4. Efficiency and Complexity Analysis

Assume $n_\text{vis}$ visual tokens, $n_\text{txt}$ textual tokens, $T$ layers, and $K$ the deepest pruning layer. The computational requirement is:

$$F = K\cdot C(n_\text{vis} + n_\text{txt}) + (T-K)\cdot C(n' + n_\text{txt})$$

where $n' = (1-D) n_\text{vis} + n_\text{txt}$ after fraction $D$ tokens are pruned, and $C(n) \approx 4n d^2 + 2 n^2 d + 3 n d m$ for embedding $d$ and FFN dimension $m$.

SwiftVLM introduces additional group merging ($O(R Z d)$), alignment ($O(R d)$), and explicit attention for the final text token ($O(2 n' d^2 + 2 n' d)$). With a 33% visual token retention on LLaVA-1.5-7B, latency speedup reaches up to $1.48\times$ (end-to-end) and $1.79\times$ (prefill) over vanilla inference, outperforming FastV and SparseVLM.

5. Experimental Evaluation

SwiftVLM is assessed on LLaVA-1.5-7B, LLaVA-NeXT-7B, and nine benchmarks, including localization (RefCOCO, RefCOCO+, RefCOCOg) and non-localization (TextVQA, GQA, SQA, MME, MMB, POPE) tasks. Under a 192-token budget ($\sim66.7\%$ retention), SwiftVLM sustains $96.6\%$ non-localization accuracy and $87.7\%$ localization accuracy, substantially ahead of FastV, VisionZip, PDrop, SparseVLM, and FEATHER, which fall as low as 30–68%. Even under a 128-token budget ($\sim77.8\%$ retention), SwiftVLM delivers $96.7\%$ and $55.2\%$ accuracy in non-localization and localization, respectively. On LLaVA-NeXT-7B, accuracy retention reaches $98\%$ and $97.1\%$ for 33.3% and 22.2% budgets.

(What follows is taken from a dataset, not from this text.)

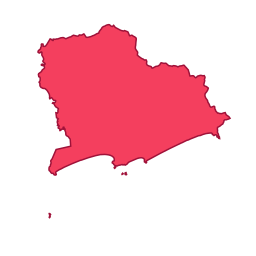 the district of Phu My, Bình Định, Vietnam, rotated 98°
{"feature_id": "81297802B75835306112543", "entity_name": "Phu My", "entity_type": "district", "adm_level": 2, "iso_a3": "VNM", "parent_name": "Vietnam", "parent_adm1": "Bình Định", "projection": "albers", "projection_center": [109.108, 14.245], "detail": "fine", "context": "isolated", "style": "filled", "palette": "rose", "viewbox_px": 256, "rotation_deg": 98, "n_neighbors": 0, "source": "geoboundaries", "source_scale": "gbopen_adm2", "svg_char_len": 5784}
<svg xmlns="http://www.w3.org/2000/svg" viewBox="0 0 256 256"><g transform="rotate(98 128 128)"><path d="M32.0,145.1L32.5,145.6L32.6,145.9L32.4,148.2L32.1,149.3L30.2,154.5L29.9,154.9L28.4,156.4L28.3,156.6L29.4,157.3L29.7,157.8L29.4,159.1L28.5,160.4L28.3,160.8L28.3,161.4L28.8,162.9L29.3,163.9L30.3,165.1L30.8,166.2L31.6,167.2L32.2,167.7L33.2,168.0L36.4,169.9L38.1,170.2L38.9,171.9L40.8,174.3L41.6,175.9L42.5,177.2L43.3,179.1L43.8,180.4L44.0,181.4L43.9,182.1L41.0,184.7L41.0,184.9L42.5,186.9L42.6,189.2L43.5,189.7L44.0,190.4L44.1,191.3L43.7,194.9L44.4,195.9L45.7,197.3L46.1,198.5L48.1,201.7L48.2,202.4L47.5,204.3L47.5,205.0L48.0,207.0L49.6,210.1L49.7,211.0L50.3,212.4L50.4,214.4L50.7,214.4L51.4,214.2L51.7,214.3L51.7,214.5L51.8,214.9L50.8,216.5L50.6,217.5L56.5,220.0L58.4,221.1L58.9,222.4L58.9,223.3L56.8,223.8L56.7,225.0L57.1,225.4L57.7,225.5L59.1,225.1L60.3,225.6L61.9,225.7L63.6,227.3L64.4,227.7L65.4,227.7L65.7,227.4L66.0,226.7L66.1,226.2L65.9,225.8L64.8,224.6L64.8,224.1L65.0,223.9L65.6,223.7L67.1,223.6L67.9,223.4L70.1,221.7L71.4,221.1L72.2,221.1L73.3,221.6L74.1,221.5L75.3,219.6L75.8,219.1L76.0,219.1L76.5,219.1L76.9,219.4L76.6,221.8L77.2,222.6L77.7,222.6L78.0,222.2L78.1,220.6L78.4,219.6L79.3,219.2L80.2,219.1L80.7,219.3L82.3,220.9L83.9,221.5L84.4,221.8L86.6,224.0L87.4,224.2L89.6,223.5L89.9,222.4L90.8,221.9L93.2,221.6L93.8,221.8L94.9,222.4L95.3,222.3L95.9,221.5L96.2,221.4L97.9,221.2L98.7,220.9L99.8,219.9L100.5,218.1L100.6,217.4L100.5,216.0L100.6,215.5L101.8,213.7L102.7,212.8L104.8,211.1L105.7,210.6L107.5,210.0L109.2,209.9L110.0,209.5L110.0,209.4L109.1,208.8L108.6,207.9L108.8,207.6L110.8,205.6L110.9,205.0L110.8,204.3L110.9,203.5L111.2,203.4L112.1,203.4L112.8,203.7L113.2,204.3L113.2,205.8L113.5,206.0L114.0,206.2L114.4,204.6L116.1,203.5L117.3,202.2L117.9,200.7L118.2,200.3L118.4,199.7L119.0,199.6L119.9,199.9L121.8,199.6L123.0,199.9L122.9,201.5L127.8,200.2L128.3,198.8L128.7,198.3L129.7,199.0L130.3,198.9L131.2,198.4L131.8,199.0L133.7,198.2L134.1,197.8L134.9,198.2L135.4,198.2L135.5,198.0L135.2,197.1L135.5,196.5L136.2,196.6L137.6,197.2L137.8,197.0L138.4,195.5L139.0,195.2L140.0,195.1L140.0,194.9L139.6,194.2L138.7,193.9L138.5,193.7L138.2,192.4L136.3,192.3L136.1,191.8L136.1,191.6L136.5,191.4L138.0,191.2L137.7,190.6L137.9,190.1L139.1,190.2L140.7,189.2L143.2,188.6L143.7,188.3L144.2,187.7L144.9,185.9L146.1,184.8L146.9,183.9L147.5,183.6L154.0,182.2L159.3,196.2L169.0,198.8L171.1,199.9L171.6,199.9L172.8,199.4L173.8,199.3L175.5,199.7L176.2,199.6L176.7,199.7L177.4,200.4L177.8,200.6L179.0,200.6L180.6,200.4L181.2,200.0L181.8,199.0L182.7,198.3L183.3,197.6L183.5,197.0L183.3,195.9L184.7,194.5L184.7,193.4L184.6,193.0L184.2,192.6L183.7,192.6L183.0,193.2L182.3,193.4L181.8,193.4L181.0,192.8L178.8,190.2L177.9,188.7L175.8,185.9L171.1,178.4L166.7,170.8L166.2,169.5L163.0,163.3L159.9,156.3L158.2,151.7L157.4,147.3L157.3,145.4L157.3,143.7L157.5,141.7L158.1,139.8L159.1,138.2L159.9,137.6L160.6,137.3L162.3,137.1L162.6,137.3L162.7,137.7L163.0,138.3L163.6,138.7L164.7,138.8L165.3,137.6L166.2,136.9L167.0,135.7L167.2,135.3L167.0,134.7L167.2,134.3L167.1,133.4L166.4,132.4L165.6,130.1L165.1,129.1L165.0,128.5L165.3,128.0L165.3,127.7L164.7,126.7L164.7,126.3L165.2,125.7L164.6,124.8L163.6,123.7L162.0,122.8L161.0,121.4L156.9,114.6L156.2,113.0L155.6,110.9L155.6,109.6L156.0,108.2L157.1,107.2L157.5,107.2L157.7,107.3L158.4,107.1L159.2,107.1L159.4,106.8L159.4,106.3L160.0,105.7L160.1,105.2L159.6,104.8L159.4,104.8L158.5,105.3L157.5,104.6L148.6,92.5L142.3,83.5L135.5,73.3L135.2,72.7L132.0,68.0L131.5,66.7L130.0,64.4L125.8,57.0L125.4,55.4L123.9,52.8L122.7,50.1L121.7,46.7L121.6,45.8L121.3,45.2L121.7,43.9L122.0,43.6L122.6,43.6L122.8,43.2L123.0,42.4L123.5,41.9L123.4,41.6L123.0,41.4L122.9,41.1L122.5,40.4L122.6,39.5L123.4,38.7L124.3,38.8L124.6,38.2L124.5,37.8L124.8,37.3L125.6,36.8L125.7,35.8L124.0,36.3L123.0,37.2L121.6,37.6L119.7,38.9L118.2,38.9L116.3,39.4L114.9,39.4L113.4,37.3L111.5,35.6L111.0,34.8L108.6,34.0L107.3,34.0L106.5,33.4L106.4,33.2L106.2,31.7L105.6,30.8L105.2,29.7L104.2,28.3L102.9,29.5L102.5,30.1L101.3,32.6L99.2,33.9L99.9,35.7L100.7,37.1L100.9,39.3L100.6,40.5L100.7,41.4L98.8,43.6L98.1,43.8L96.8,44.7L94.9,45.1L94.5,45.7L94.6,46.3L95.7,48.2L95.8,49.0L95.2,49.8L92.8,51.2L91.3,52.5L89.9,53.0L89.3,53.4L87.6,55.1L85.9,56.1L84.9,56.4L83.5,56.4L82.9,56.2L81.1,55.1L79.4,54.4L77.5,54.0L77.2,54.1L76.8,55.0L76.1,55.9L75.7,57.8L75.4,58.4L74.8,58.9L74.3,59.0L70.5,58.6L69.2,59.1L67.8,58.8L66.9,58.8L65.5,59.8L65.9,61.1L65.7,62.3L65.8,63.8L67.0,66.4L68.3,67.3L68.8,68.0L68.3,69.0L67.4,70.0L67.2,70.5L67.2,71.2L67.8,73.5L67.8,74.0L65.0,75.1L63.1,76.0L62.2,76.3L59.8,79.1L59.2,80.0L58.2,80.9L58.1,81.4L58.1,81.9L58.9,83.4L59.4,85.4L60.4,86.9L60.5,87.2L60.1,88.3L59.9,89.4L59.9,91.5L60.0,92.0L60.8,92.8L60.6,93.6L60.6,96.4L58.7,99.2L58.6,99.6L59.0,101.5L58.8,104.1L59.2,104.7L61.0,105.3L62.0,106.4L62.6,107.2L63.1,109.0L65.0,111.6L65.3,112.2L65.3,112.6L64.1,113.5L63.9,113.9L63.6,116.1L63.1,117.6L62.5,118.2L61.7,118.6L59.3,118.7L58.0,119.6L58.4,121.0L58.2,121.6L57.7,122.4L57.3,124.0L55.6,127.3L54.5,128.9L52.0,128.9L51.4,129.1L49.0,131.3L48.1,131.8L46.5,132.0L45.2,131.9L42.5,132.1L38.8,132.2L37.8,132.5L36.7,134.2L36.6,135.0L35.6,136.9L35.7,137.7L36.4,138.9L36.4,139.2L36.3,139.4L33.0,141.3L32.6,142.3L32.0,145.1ZM174.6,123.5L174.4,123.0L174.0,122.9L173.5,123.8L172.7,123.6L172.4,123.8L172.9,124.6L173.4,124.6L173.8,124.4L174.4,124.3L174.6,123.5ZM169.0,134.9L168.7,134.8L168.5,135.0L168.2,134.9L168.0,135.2L168.5,135.9L169.1,136.2L169.7,135.8L169.8,135.6L169.4,135.4L169.0,134.9ZM223.7,194.1L225.2,193.5L225.3,193.3L225.2,193.0L224.5,192.6L224.1,192.9L223.6,193.7L223.7,194.1ZM174.8,127.4L174.0,126.4L173.5,127.0L174.5,127.6L174.8,127.4ZM227.7,193.2L227.0,192.8L226.6,192.8L226.7,193.4L227.1,193.3L227.5,193.5L227.7,193.2Z" fill="#f43f5e" stroke="#9f1239" stroke-width="1.5"/></g></svg>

Token selection fidelity is quantified by overlap with vanilla top-K tokens: SwiftVLM’s bypass path yields 15–20% higher average overlap than drop-based pruning, underlying its superior reasoning reliability.

Token Budget	Task Type	SwiftVLM Accuracy (%)	FastV/SparseVLM/FEATHER Accuracy (%)
192 (66.7%)	Non-localization	96.6	30–68
192 (66.7%)	Localization	87.7	30–68
128 (77.8%)	Non-localization	96.7	N/A
128 (77.8%)	Localization	55.2	N/A

6. Mechanistic Insights and Ablations

The cross-layer bypass yields several advantages: irreversible token loss is mitigated, each pruning layer makes selection decisions at its peak discriminative capacity, and representation misalignments are remedied via lightweight offset application rather than expensive full-dimensional transformations. Ablation studies indicate that strategic layer selection maximizes performance at moderate pruning rates, merging proves useful only under tight budgets, and bypass consistently enhances selection stability.

7. Limitations and Potential Extensions

SwiftVLM, despite its plug-and-play and training-free deployment, depends on pre-computed offsets (“vanilla offsets”), necessitating an offline pass over the unpruned model. This suggests a limitation for extremely dynamic or online applications. Potential extensions include online offset estimation, end-to-end fine-tuning for optimal grouping, dynamic data-driven pruning layer selection, or integration with neuron-level sparsification. These avenues plausibly offer additional efficiency gains and adaptability.

SwiftVLM introduces the cross-layer token bypass paradigm and achieves state-of-the-art efficiency-accuracy trade-offs for multimodal transformers, especially on fine-grained, text-conditioned reasoning tasks, while remaining agnostic to model architecture and task specification (Qian et al., 3 Feb 2026).